What to do: Could you copy every line of the data that contains "First"?

Material provided:
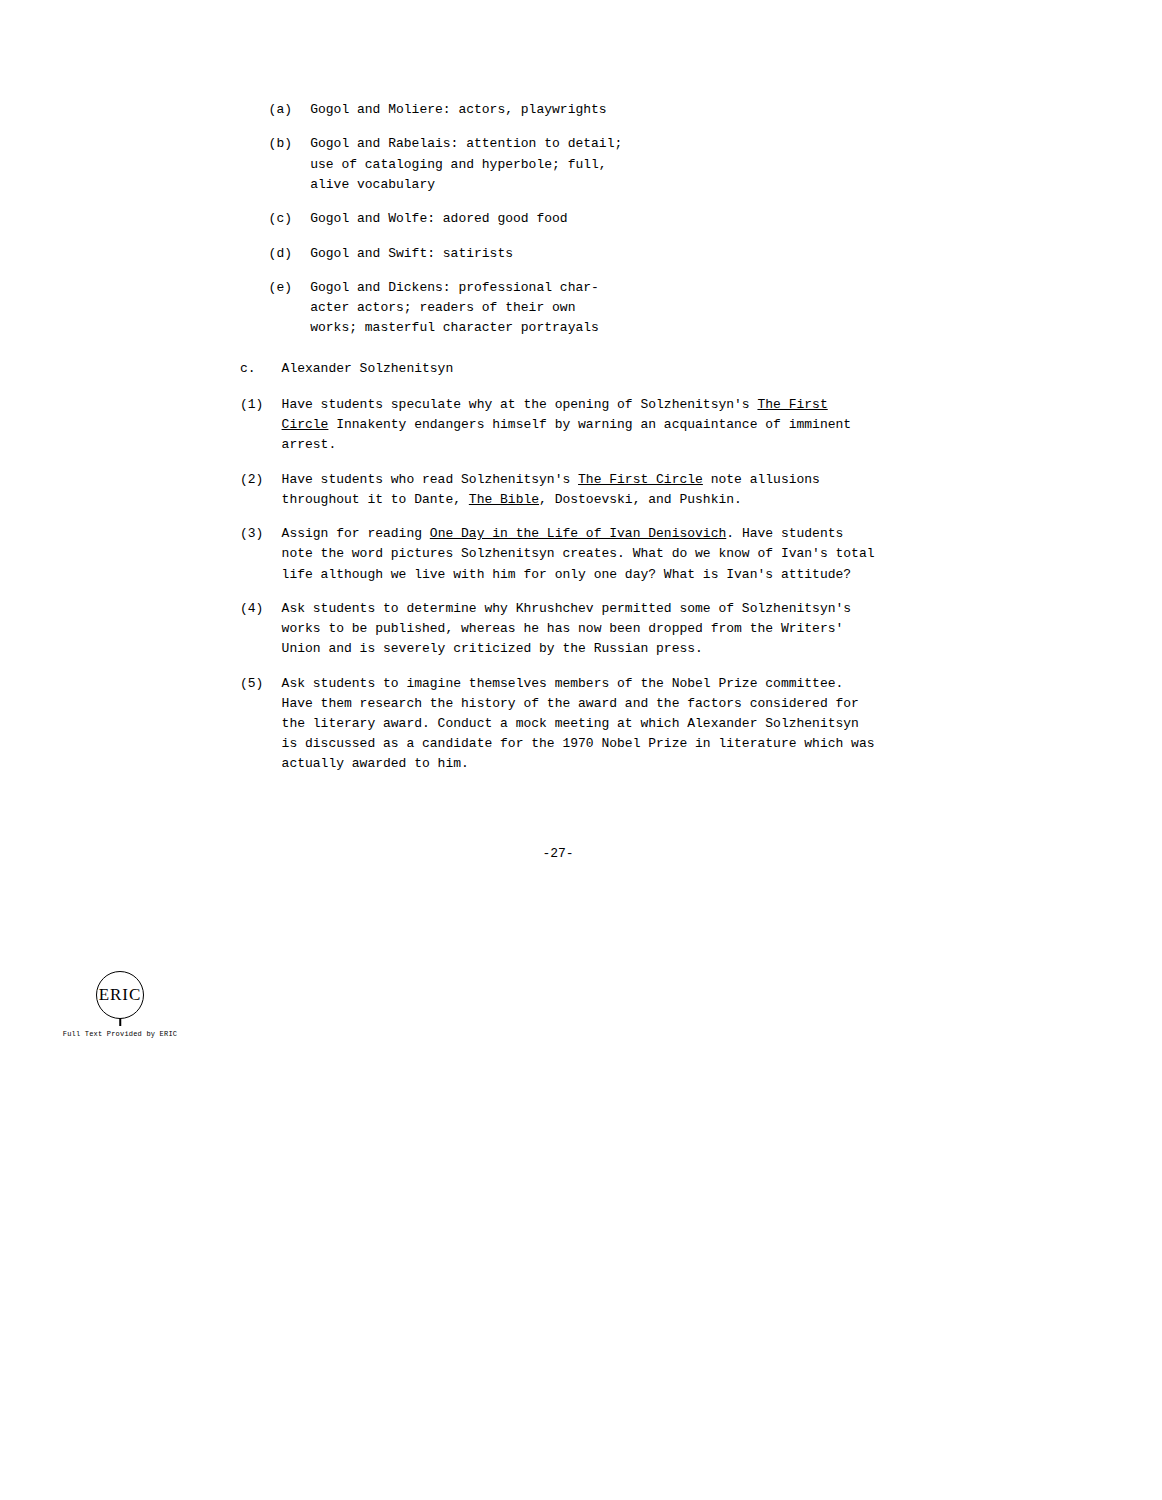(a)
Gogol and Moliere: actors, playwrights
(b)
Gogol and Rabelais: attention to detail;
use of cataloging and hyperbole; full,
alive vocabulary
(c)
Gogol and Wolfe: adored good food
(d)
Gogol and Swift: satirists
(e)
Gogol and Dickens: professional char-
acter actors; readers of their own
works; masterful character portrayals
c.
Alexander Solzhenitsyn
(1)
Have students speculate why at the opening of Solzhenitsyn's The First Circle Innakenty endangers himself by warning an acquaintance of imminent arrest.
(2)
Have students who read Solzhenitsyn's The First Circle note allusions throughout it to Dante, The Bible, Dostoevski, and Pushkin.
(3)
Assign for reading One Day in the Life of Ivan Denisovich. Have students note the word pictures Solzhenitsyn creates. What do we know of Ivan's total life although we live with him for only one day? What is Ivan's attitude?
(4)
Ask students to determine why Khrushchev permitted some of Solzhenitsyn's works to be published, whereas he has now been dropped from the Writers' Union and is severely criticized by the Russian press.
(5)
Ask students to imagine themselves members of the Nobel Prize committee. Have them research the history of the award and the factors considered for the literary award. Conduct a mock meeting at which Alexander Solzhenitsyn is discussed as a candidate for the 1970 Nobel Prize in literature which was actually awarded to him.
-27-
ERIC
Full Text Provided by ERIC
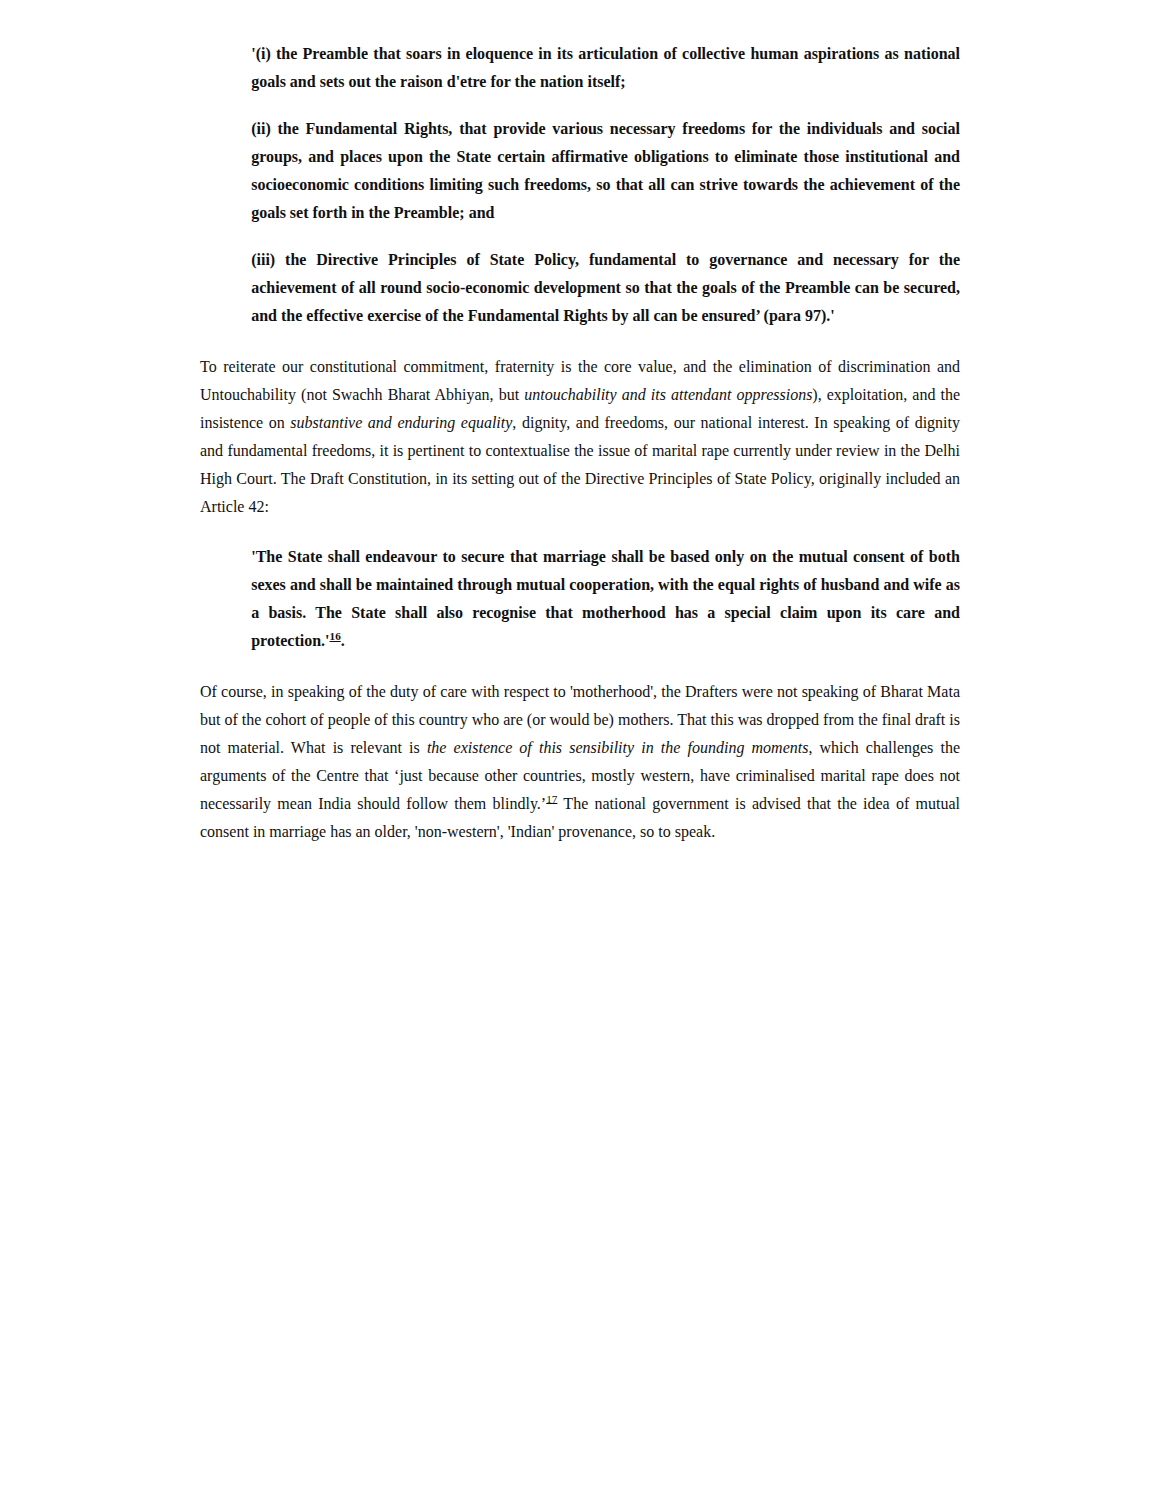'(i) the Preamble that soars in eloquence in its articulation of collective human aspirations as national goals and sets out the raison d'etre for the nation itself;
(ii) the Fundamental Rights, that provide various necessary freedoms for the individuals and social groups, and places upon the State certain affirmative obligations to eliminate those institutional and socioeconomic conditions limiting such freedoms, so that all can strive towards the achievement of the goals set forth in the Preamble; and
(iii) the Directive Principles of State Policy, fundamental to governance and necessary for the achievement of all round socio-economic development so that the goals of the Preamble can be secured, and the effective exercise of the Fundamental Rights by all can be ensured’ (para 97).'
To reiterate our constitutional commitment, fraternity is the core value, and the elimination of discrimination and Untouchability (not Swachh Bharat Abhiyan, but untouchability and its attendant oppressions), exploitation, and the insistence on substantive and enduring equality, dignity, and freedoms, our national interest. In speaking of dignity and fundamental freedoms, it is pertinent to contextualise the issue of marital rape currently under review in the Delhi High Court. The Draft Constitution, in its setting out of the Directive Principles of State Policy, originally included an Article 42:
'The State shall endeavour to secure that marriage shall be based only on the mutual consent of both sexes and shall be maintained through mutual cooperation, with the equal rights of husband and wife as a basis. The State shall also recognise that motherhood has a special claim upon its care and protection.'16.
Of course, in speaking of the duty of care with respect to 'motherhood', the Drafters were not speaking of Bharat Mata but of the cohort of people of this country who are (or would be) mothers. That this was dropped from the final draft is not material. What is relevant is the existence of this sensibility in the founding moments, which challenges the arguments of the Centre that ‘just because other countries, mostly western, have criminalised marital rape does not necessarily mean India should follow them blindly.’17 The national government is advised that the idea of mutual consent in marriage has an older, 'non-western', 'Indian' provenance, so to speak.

Your response:
Have students speculate why at the opening of Solzhenitsyn's The First Circle Innakenty endangers himself by warning an acquaintance of imminent arrest.
Have students who read Solzhenitsyn's The First Circle note allusions throughout it to Dante, The Bible, Dostoevski, and Pushkin.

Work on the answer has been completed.